Before we get to all of that, let’s look at a key question that may get to the heart of the issue? Why do you work? The most obvious answers are the ones that come to mind first; security, money, recognition. But underneath that, why do you work, really? And how might your faith be a motivator in your day-to-day work?

In a book I co-authored on career renewal I included a small self-scoring test to see why people work. Included on the list were the three reasons listed above. But the total list of reasons included:

 

Recognition and approval                         Variety

Socioeconomic status                                 Teamwork

Interpersonal relations                               Mastery, skill, achievement

Independence                                               Service and social welfare

Leadership and personal power                Creativity and challenge

Adventure                                                      Self-expression

Moral value                                                    Security

Money

 

Over the twenty years I used this profile, the vast majority of people did not list the big three; security, money, recognition as the most important or even the second most important reason they worked. They chose things like personal relationships, self-expression, moral value, or service as their main values. What they wanted was meaning.
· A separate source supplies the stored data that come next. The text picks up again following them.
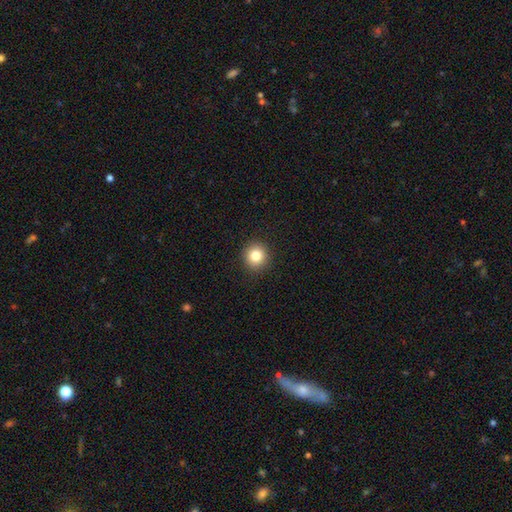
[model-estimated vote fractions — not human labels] This is clearly a smooth galaxy (82%). How rounded: clearly round (93%). Merging: clearly none (92%).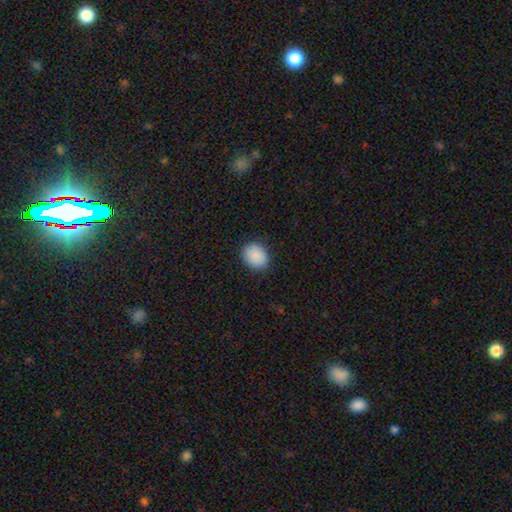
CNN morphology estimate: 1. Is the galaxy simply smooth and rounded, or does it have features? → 90% smooth, 7% star or artifact, 3% featured or disk.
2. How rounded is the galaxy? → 51% round, 48% in between, 1% cigar-shaped.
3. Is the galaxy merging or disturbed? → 87% none, 10% minor disturbance, 2% major disturbance, 1% merger.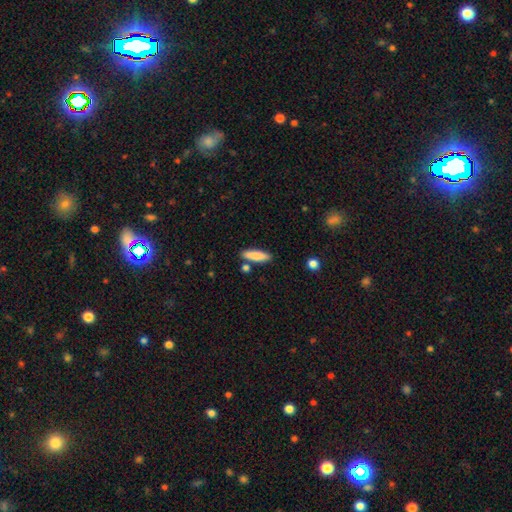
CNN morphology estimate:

So if we desire deeper meaning in our work or a sense that we’ve made a difference, what better way, as people of faith, than to somehow incorporate our spiritual lives into our work lives–in very practical, creative and meaningful ways. That would look different for each or us, but what if we asked God to show us how our work could be more meaningful by integrating our faith at work?
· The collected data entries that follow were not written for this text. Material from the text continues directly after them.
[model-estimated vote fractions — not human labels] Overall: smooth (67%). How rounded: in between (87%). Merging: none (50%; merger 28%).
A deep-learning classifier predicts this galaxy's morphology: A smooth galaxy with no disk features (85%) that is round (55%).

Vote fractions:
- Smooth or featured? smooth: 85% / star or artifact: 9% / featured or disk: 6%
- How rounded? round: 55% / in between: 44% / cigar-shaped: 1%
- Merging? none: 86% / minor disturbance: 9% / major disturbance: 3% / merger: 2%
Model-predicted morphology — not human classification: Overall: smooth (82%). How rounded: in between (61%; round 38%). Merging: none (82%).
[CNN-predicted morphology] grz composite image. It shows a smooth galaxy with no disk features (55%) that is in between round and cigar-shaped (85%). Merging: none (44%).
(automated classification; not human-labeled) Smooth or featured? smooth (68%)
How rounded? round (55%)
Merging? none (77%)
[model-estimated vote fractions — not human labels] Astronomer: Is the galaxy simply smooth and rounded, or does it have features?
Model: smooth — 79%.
For inspiration, let’s look at a few Biblical examples of people who had regular jobs (well all except Esther who was a queen) and who faced incredible crisis or incredible opportunities and drew upon their faith to live out their calling.

 

-Joseph was a government bureaucrat who wisely used his skill to ward off starvation of the people during a massive drought. He had to struggle with the false accusation of a treacherous woman in order to rise to his position of authority.

 

-Lydia was a seller of purple cloth in the marketplaces of early Christendom. Even though women were considered powerless, she hosted Paul on his visits to her town of Philippi and was one of the early church leaders.

 

-Esther was the Queen who risked her life to save her people, the Jews, from total destruction. She was terrified to present herself to the king without his invitation, but she listened to the wise counsel of Mordecai, her uncle, who believed that she was born to be queen for just such a time as this.

 

-Jesus was a carpenter, but you all know about that.

 

-Nehemiah, upon returning from exile in Babylon requested permission to supervise the restoration of the walls and gates of Jerusalem. Under ridicule and duress from his distracters he became one of the Bible’s most revered construction general contractors.

 

-Deborah was a judge over Israel who sustained her general, Barak, in a crucial time of battle. Her strong presence and belief in God made the deciding difference.

 

-Paul was a tent maker who used his trade to support himself as he traveled around the Mediterranean, teaching and preaching to his newly formed churches

 

Ponder the relevance of these stories for your own work life. Next week–part 2 of this series on faith and work.

 

Ó Janet O. Hagberg, 2014. All rights reserved

My book on this career topic is called The Inventurers. I am grateful to Robert Banks, retired professor at Fuller seminary specializing in the Laity, who so thoughtfully inspired me with stories of Biblical people who lived out their faith at work. Rob edited a book called Faith Goes to Work by Albion Press. And I am grateful to Bethel Seminary for a workshop I took on faith and work in the fall of 2013.

 

Reflections on this essay:

Why do you work?

What are your major disconnections from work?

How do these stories inform your work?

What does God have to say about why you work or what you are called to do?